Indicate only the number of lines in the listing below in which the word "none" appears.

*** Opening of Given records ***

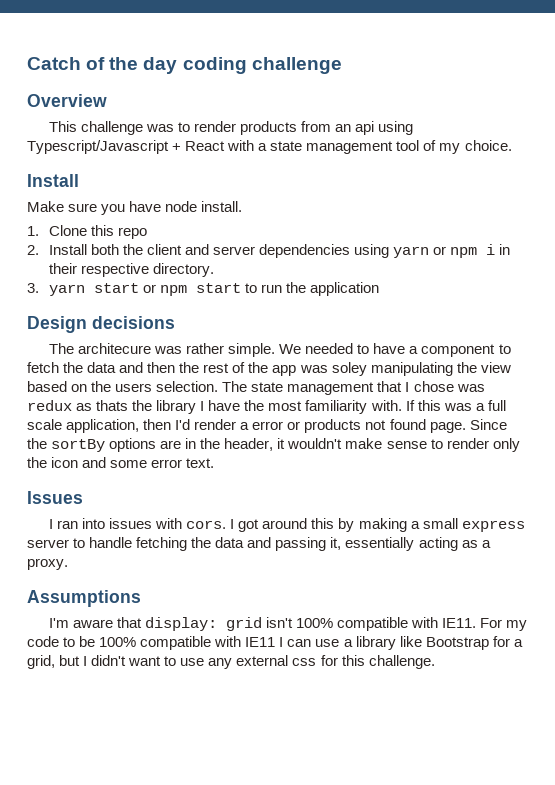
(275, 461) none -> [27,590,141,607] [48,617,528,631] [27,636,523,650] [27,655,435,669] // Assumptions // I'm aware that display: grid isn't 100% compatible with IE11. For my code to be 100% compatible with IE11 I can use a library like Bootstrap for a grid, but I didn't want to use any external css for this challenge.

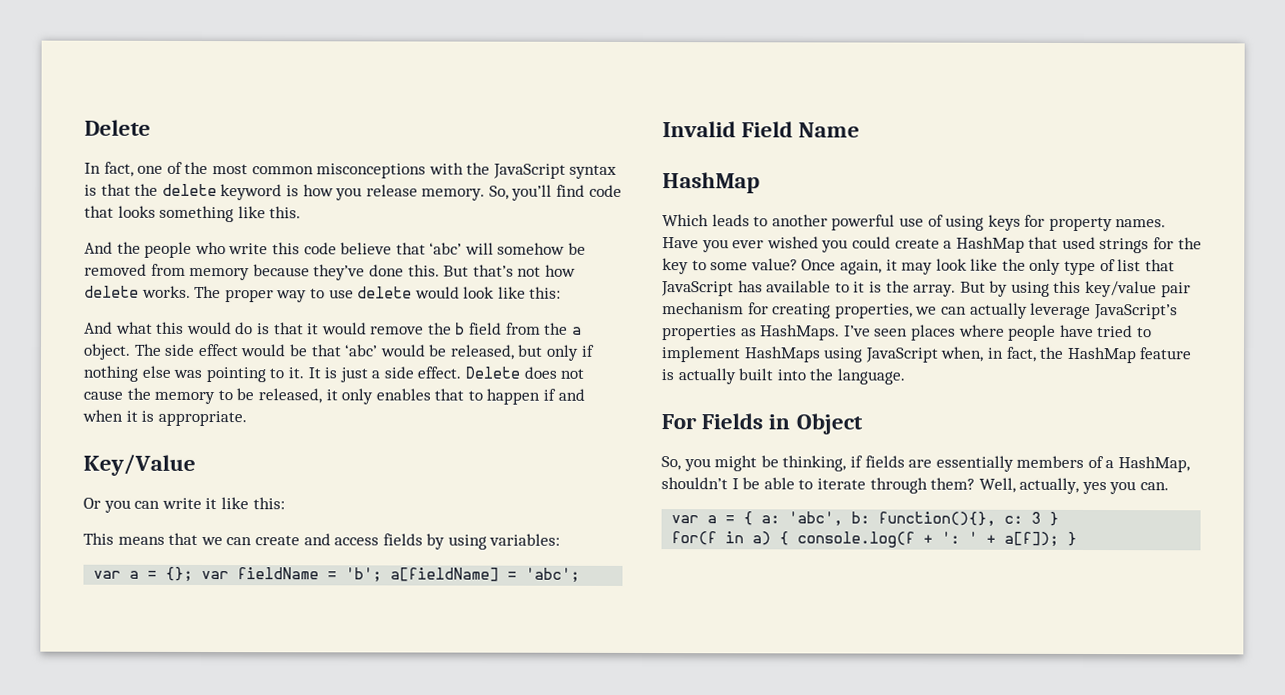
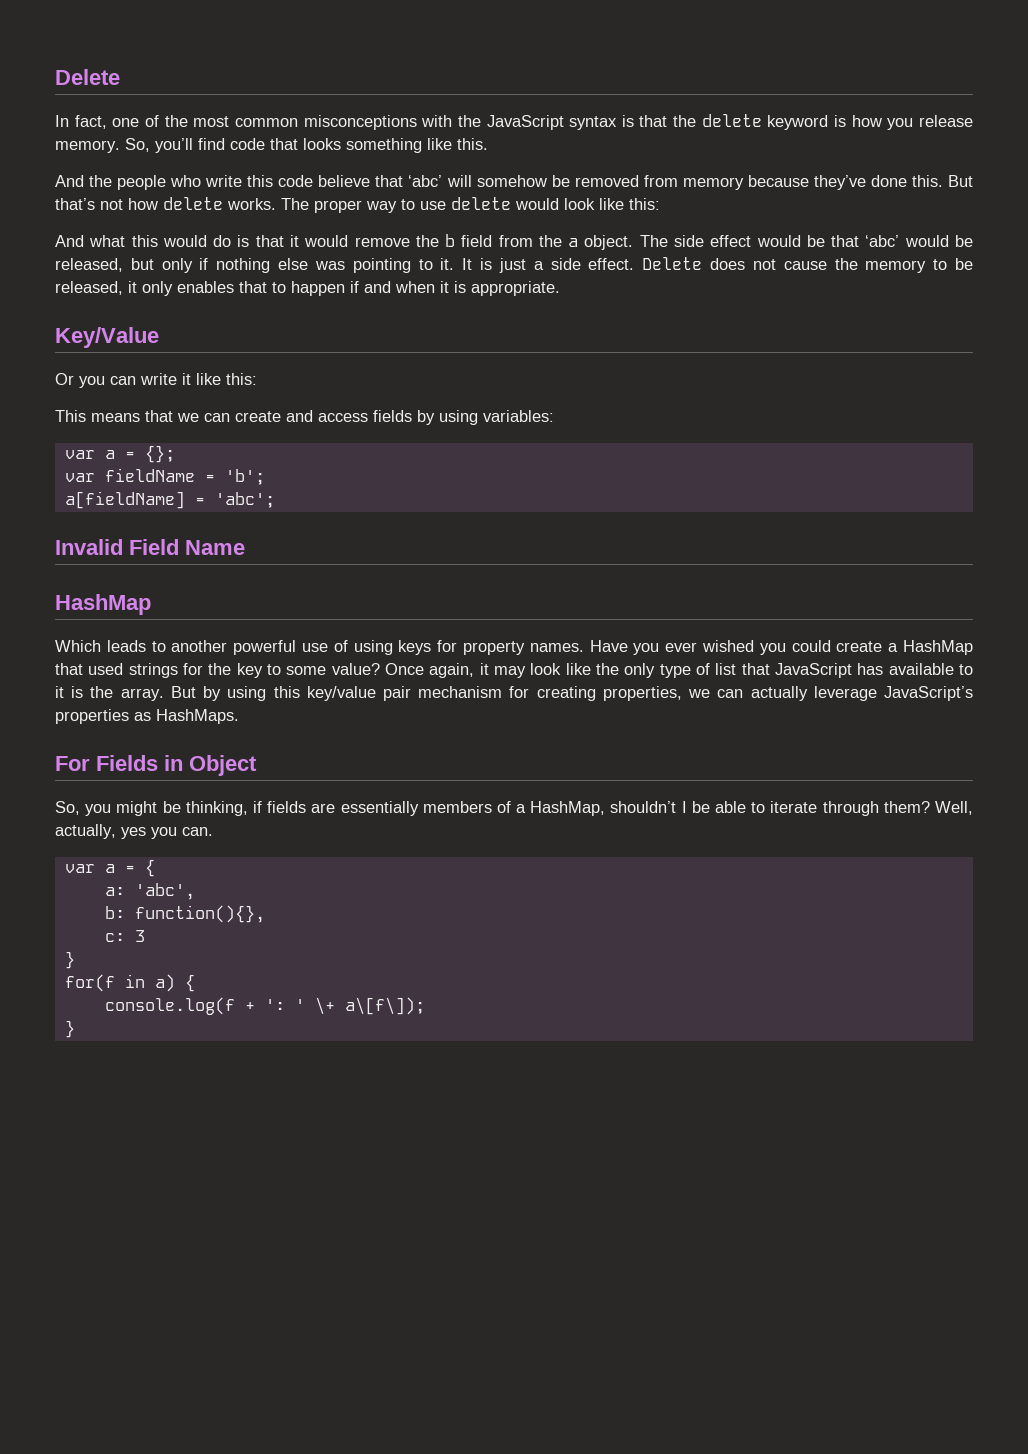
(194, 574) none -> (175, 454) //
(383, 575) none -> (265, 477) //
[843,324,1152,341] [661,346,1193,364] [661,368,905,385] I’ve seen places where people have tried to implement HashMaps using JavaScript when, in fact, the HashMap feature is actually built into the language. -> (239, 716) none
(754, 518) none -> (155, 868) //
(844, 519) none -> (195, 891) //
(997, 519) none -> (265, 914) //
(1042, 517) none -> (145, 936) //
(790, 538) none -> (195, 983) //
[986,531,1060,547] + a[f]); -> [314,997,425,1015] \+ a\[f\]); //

*** Close of Given records ***
*** Opening of Given records ***

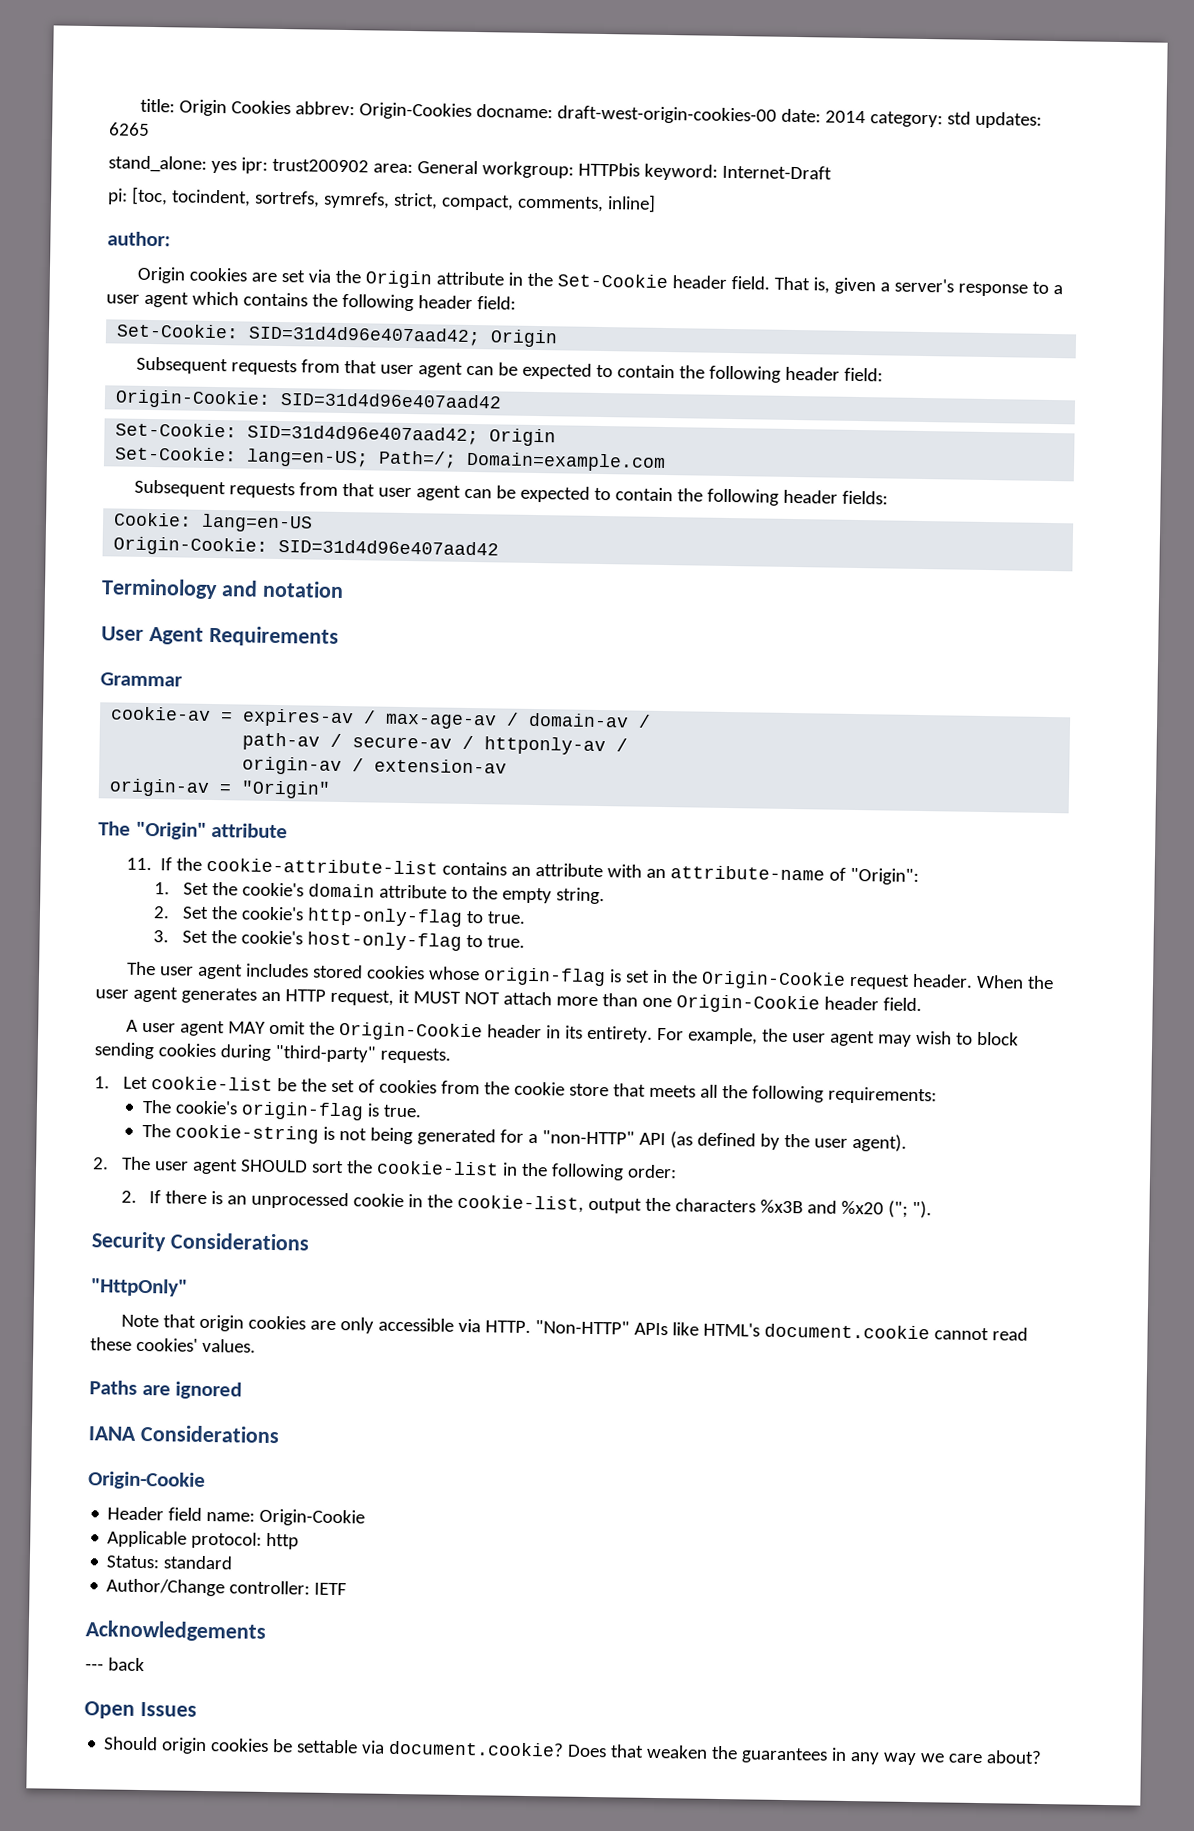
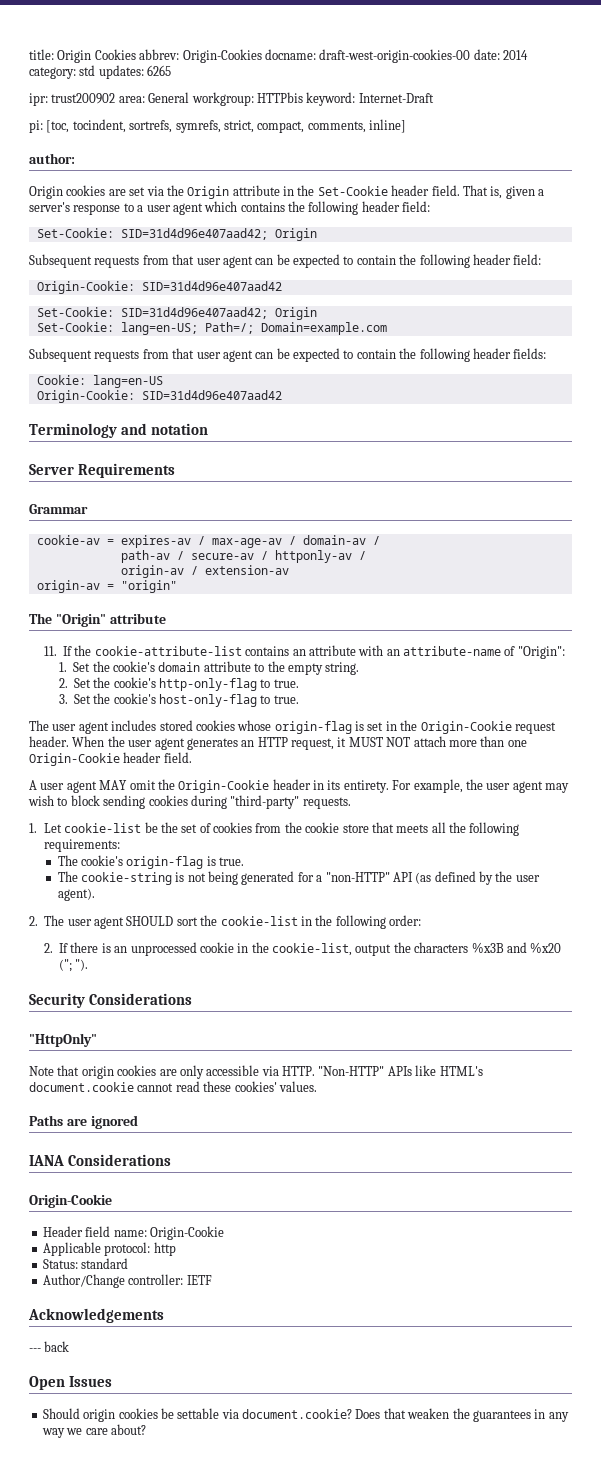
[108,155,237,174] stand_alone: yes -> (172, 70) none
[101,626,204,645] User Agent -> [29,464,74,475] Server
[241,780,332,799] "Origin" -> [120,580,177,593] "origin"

*** Close of Given records ***

Solution to this task: 10